# I did it my way



## plumber11928 (Feb 18, 2015)

This guy was having problems with everything backing up. There were no vents for any of the fixtures. So I explained to the customer that we would have to dig everything up and re-pipe it the proper way. After digging it up this is what I find. 
Read what was written on the piping. 
You can't make this stuff up


----------



## rjbphd (Feb 5, 2010)

That's so Jnohs!


----------



## Bayside500 (May 16, 2009)

i can't make out what the writing says, but that is some really fine plumberings there


----------



## moonapprentice (Aug 23, 2012)

I think it says " I did it my way"


----------



## plumber11928 (Feb 18, 2015)

Yes it says " I did it my way ".
I would have slaped this guy if he was there...lol


----------



## plumberN8 (Apr 19, 2015)

Thats crazy, was it recently repiped?


----------



## plumber11928 (Feb 18, 2015)

plumberN8..... The homeowner just moved in.
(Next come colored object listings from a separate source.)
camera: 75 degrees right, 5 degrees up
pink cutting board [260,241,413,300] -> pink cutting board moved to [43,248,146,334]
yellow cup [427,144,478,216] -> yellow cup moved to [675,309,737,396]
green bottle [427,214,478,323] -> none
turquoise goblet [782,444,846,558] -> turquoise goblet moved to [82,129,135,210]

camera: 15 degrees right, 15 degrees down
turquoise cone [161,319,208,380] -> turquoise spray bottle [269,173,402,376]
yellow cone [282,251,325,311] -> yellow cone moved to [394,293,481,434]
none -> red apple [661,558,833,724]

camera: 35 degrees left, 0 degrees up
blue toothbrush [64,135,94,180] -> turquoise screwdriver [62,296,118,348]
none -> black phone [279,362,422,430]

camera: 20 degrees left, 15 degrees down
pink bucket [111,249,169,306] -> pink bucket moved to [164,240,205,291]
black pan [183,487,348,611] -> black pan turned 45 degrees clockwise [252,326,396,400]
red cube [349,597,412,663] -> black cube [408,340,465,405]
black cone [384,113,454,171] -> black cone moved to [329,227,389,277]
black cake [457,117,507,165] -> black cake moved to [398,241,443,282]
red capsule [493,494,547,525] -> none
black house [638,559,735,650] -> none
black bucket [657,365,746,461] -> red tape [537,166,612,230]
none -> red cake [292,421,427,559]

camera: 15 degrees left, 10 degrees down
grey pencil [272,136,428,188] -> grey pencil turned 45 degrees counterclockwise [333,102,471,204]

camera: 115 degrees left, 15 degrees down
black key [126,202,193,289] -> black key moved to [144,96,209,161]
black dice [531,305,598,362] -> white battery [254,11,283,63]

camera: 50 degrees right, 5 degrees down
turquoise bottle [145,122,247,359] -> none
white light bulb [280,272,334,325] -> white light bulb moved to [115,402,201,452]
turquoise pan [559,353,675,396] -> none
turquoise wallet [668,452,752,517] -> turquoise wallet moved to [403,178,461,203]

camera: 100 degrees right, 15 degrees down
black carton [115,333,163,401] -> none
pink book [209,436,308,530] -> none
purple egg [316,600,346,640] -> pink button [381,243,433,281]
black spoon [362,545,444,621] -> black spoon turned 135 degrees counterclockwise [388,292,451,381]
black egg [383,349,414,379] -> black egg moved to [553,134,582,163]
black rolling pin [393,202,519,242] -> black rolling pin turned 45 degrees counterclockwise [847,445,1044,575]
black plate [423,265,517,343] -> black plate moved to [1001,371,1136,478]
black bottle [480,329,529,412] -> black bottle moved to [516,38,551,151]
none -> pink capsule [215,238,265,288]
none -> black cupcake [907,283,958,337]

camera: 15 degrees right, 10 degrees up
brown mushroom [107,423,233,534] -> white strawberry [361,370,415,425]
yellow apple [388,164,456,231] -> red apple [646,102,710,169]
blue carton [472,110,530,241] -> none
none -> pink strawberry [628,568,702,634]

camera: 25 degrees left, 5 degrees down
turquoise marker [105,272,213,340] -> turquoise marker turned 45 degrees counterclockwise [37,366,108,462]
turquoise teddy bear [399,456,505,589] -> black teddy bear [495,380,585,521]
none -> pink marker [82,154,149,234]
I guess it was the seller fixing up the basement with a shiny new bathroom. New owner got the sh!t end of the stick.


----------



## plumberN8 (Apr 19, 2015)

Looks like sabotage, like one last F you to the boss, whoever wrote that on the pipe had to know someone was going to break it up and find it


----------



## plumber11928 (Feb 18, 2015)

Agree...He knew it was going to be broken up. Job was done with no permits or brains


----------



## gear junkie (Jun 20, 2008)

You do very nice work but guessing you used clear primer?


----------



## jnohs (Jan 27, 2012)

rjbphd said:


> That's so Jnohs!


What the hell is your problem!!!


----------